Study this simple drawing for a moment. I drew it quickly this morning in response to three things that converged on me during my quiet time.

  1. We are talking about Differences in the sermon this weekend, so that has been on my mind all week and formed the lens for the next two things.
  2. I read the Narrative Lectionary text for today from Clergy Stuff. The text is Ephesians 2:4-10.
  3. Richard Rohr wrote about the difference between Faith and Belief this morning in his daily meditation.

The Apostle Paul said that it is “by grace you have been saved through faith, and this is not your own doing; it is the gift of God—not the result of works, so that no one may boast.” The Clergy Stuff devo reflected on how Christianity has become a shame based, you-must-earn-your-worthiness system. She says,

So many of us have grown up in a shame spiral, unable to envision our worthiness. We are taught that our worthiness is directly tied to our productivity, our success, our accomplishments. We are only worthy if we’re successful, rich, thin, young. The theory falls short, though, when we fail to produce or live up to those expectations, and we begin to believe we are worthless.

But God says we are worthy just because we are. Think on that a minute. We are worthy. Not because we give everything of ourselves for another. Not because we have climbed our way up the corporate ladder. Not because we are “good.” We are worthy simply because we are.

Rohr’s meditation is built upon the fact that many translators think it would be better to talk about “faith of Christ” rather than “faith in Christ.” He reflects on how Christianity has become a system that is built upon belief (meaning intellectual agreement) in a set of doctrinal statements rather than the faith of Christ. This belief system is what gave rise to atheism in the West, because you cannot prove the existence of God through Empirical knowledge and rational thought. This type of thinking only leads to more and more division and differences.

Rohr says,

“Faith” is not an affirmation of a creed, an intellectual acceptance of God, or believing certain doctrines to be true or orthodox (although those things might well be good). Such intellectual assent does not usually change your heart or your lifestyle….

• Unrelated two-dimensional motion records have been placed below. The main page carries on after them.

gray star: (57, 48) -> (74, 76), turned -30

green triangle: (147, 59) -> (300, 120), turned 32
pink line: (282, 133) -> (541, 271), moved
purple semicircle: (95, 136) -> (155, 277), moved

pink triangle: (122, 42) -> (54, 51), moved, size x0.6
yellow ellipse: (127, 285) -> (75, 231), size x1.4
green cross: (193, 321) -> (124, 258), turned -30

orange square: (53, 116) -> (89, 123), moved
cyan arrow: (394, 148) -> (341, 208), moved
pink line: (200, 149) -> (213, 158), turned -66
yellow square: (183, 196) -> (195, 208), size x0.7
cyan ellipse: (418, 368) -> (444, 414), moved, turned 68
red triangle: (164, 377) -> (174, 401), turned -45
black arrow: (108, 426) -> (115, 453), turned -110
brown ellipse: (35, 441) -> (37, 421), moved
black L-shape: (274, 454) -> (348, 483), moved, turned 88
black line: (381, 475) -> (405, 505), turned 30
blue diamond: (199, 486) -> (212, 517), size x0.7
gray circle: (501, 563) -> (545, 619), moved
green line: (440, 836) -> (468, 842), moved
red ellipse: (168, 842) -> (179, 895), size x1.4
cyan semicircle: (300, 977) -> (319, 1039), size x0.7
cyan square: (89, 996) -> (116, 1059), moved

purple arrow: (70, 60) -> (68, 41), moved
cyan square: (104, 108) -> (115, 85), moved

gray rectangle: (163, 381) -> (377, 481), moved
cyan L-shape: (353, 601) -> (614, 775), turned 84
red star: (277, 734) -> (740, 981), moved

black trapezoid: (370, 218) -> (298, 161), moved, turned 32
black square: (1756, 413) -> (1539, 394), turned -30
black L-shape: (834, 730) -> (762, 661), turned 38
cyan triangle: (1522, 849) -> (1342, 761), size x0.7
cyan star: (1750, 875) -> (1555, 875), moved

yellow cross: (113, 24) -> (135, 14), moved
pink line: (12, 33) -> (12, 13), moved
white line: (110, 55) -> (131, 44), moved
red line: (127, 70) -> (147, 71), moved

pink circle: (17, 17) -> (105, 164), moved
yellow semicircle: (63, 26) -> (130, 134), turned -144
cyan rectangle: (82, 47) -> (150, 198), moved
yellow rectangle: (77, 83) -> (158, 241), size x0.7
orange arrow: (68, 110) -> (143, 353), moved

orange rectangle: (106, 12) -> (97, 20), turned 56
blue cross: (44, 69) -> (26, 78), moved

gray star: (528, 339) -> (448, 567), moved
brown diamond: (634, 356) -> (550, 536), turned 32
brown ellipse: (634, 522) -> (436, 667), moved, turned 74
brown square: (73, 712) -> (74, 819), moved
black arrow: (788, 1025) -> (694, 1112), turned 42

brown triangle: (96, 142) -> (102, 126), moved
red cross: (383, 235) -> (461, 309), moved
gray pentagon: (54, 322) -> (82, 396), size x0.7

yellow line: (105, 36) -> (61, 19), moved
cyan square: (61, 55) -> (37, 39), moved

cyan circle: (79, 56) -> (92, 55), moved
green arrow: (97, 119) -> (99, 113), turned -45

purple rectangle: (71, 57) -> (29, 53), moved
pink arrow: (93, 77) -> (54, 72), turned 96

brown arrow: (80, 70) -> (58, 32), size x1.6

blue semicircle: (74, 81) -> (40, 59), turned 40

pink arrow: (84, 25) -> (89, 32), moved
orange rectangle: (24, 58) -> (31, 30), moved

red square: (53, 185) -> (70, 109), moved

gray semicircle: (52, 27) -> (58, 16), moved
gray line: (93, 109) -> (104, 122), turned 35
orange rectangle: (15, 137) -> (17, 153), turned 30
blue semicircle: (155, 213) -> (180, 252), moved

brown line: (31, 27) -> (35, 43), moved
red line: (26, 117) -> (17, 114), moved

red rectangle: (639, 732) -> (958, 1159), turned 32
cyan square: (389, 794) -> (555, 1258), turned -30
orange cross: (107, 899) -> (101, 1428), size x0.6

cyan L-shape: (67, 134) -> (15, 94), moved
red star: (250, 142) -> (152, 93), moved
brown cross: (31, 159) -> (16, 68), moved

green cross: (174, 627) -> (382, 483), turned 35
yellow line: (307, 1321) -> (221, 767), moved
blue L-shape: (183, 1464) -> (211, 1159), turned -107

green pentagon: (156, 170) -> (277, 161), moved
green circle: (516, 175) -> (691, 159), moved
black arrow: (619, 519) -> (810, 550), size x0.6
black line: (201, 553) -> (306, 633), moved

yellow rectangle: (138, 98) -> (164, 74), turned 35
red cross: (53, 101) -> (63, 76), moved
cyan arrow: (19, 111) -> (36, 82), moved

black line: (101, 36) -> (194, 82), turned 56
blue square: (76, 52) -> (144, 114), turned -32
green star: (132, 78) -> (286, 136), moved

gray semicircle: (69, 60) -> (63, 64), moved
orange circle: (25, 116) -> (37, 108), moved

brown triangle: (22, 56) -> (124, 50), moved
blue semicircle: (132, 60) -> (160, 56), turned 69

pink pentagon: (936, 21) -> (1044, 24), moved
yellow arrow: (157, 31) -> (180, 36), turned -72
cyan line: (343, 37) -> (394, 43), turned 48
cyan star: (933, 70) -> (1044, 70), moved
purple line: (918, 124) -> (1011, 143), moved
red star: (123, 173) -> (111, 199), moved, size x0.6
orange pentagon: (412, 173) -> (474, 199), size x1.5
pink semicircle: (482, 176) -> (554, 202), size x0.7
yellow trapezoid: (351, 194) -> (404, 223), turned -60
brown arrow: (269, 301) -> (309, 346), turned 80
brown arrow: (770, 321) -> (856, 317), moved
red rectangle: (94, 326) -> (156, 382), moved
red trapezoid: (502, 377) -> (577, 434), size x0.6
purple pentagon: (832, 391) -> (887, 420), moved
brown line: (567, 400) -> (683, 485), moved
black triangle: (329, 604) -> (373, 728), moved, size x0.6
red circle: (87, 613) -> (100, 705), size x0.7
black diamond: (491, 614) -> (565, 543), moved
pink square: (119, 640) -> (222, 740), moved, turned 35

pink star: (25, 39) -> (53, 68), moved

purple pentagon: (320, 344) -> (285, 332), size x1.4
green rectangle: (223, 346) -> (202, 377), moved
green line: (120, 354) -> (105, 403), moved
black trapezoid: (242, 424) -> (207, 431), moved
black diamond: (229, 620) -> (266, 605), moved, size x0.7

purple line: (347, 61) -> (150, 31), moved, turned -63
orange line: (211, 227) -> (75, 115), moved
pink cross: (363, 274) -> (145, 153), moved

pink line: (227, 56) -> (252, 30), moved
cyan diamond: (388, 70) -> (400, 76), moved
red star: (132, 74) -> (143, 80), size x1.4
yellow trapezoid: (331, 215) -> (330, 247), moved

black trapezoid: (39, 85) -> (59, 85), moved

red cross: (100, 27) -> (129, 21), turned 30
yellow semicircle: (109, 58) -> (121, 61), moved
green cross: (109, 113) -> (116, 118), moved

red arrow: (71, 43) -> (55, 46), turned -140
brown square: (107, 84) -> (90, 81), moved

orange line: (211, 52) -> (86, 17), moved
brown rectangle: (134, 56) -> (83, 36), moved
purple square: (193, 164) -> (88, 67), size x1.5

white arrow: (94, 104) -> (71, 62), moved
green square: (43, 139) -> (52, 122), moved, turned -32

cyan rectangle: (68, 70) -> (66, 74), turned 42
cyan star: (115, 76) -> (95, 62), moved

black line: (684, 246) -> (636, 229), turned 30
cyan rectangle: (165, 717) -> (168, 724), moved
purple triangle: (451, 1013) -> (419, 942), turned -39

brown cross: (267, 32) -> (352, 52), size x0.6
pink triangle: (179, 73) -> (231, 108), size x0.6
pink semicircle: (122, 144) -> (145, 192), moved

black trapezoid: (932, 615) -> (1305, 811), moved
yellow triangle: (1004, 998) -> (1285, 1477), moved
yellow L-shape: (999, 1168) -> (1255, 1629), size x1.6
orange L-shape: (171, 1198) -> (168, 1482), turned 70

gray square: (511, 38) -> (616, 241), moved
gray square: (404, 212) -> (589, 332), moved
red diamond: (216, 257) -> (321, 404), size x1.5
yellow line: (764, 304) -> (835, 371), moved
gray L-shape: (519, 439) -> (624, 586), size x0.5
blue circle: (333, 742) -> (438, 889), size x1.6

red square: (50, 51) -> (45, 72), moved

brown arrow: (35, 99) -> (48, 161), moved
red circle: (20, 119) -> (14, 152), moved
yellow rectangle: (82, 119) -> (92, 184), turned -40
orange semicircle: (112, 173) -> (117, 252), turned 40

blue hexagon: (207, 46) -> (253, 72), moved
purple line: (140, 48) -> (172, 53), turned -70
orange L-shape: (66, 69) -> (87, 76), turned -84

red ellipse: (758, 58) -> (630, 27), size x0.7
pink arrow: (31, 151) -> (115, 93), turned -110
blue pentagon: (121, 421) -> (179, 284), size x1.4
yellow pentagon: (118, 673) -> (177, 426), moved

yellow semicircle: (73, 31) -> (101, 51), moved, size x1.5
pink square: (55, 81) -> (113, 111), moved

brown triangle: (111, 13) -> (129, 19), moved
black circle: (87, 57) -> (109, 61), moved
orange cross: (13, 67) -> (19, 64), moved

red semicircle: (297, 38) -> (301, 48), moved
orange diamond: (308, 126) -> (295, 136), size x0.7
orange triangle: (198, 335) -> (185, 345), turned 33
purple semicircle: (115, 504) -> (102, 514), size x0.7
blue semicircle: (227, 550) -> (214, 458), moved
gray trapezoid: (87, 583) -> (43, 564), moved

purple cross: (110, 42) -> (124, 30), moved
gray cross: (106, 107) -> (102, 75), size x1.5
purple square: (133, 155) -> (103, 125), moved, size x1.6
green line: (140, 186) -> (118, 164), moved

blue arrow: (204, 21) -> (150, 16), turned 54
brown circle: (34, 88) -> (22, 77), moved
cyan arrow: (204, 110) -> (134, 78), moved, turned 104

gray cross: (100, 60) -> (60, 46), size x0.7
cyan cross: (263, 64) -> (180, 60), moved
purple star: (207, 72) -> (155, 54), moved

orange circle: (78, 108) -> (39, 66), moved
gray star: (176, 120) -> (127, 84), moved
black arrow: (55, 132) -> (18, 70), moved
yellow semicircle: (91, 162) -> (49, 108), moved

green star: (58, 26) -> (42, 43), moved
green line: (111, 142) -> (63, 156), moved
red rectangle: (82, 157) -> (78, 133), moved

Most people think having faith means “to believe in Jesus.” But, “to share in the faith of Jesus” is a much richer concept. It is not so much an invitation as it is a cosmic declaration about the very shape of reality. By myself, I don’t know how to have faith in God, but once we know that Jesus is the corporate stand in for everybody, we know we have already been taken on the ride through death and back to life. All we can do now is make what is objectively true fully conscious for us.

In the sermon this weekend I will try to help us find ways to navigate our differences in the church and the in the world. If we build our faith on having all our doctrines correct and finding the definitively correct answer for every question, then we will always end up in division. I don’t think that is the Good Life that Jesus brought to us. We are held by the faith of Christ and drawn into the process of listening, understanding, and living in holy tension with multiple perspectives. The only thing that binds this all together is the faith of Christ, which is the love of God.

Rohr continues,

God refuses to be known intellectually. God can only be loved and known in the act of love; God can only be experienced in communion. This is why Jesus “commands” us to move toward love and fully abide there.

May we abide in the faith of Christ today.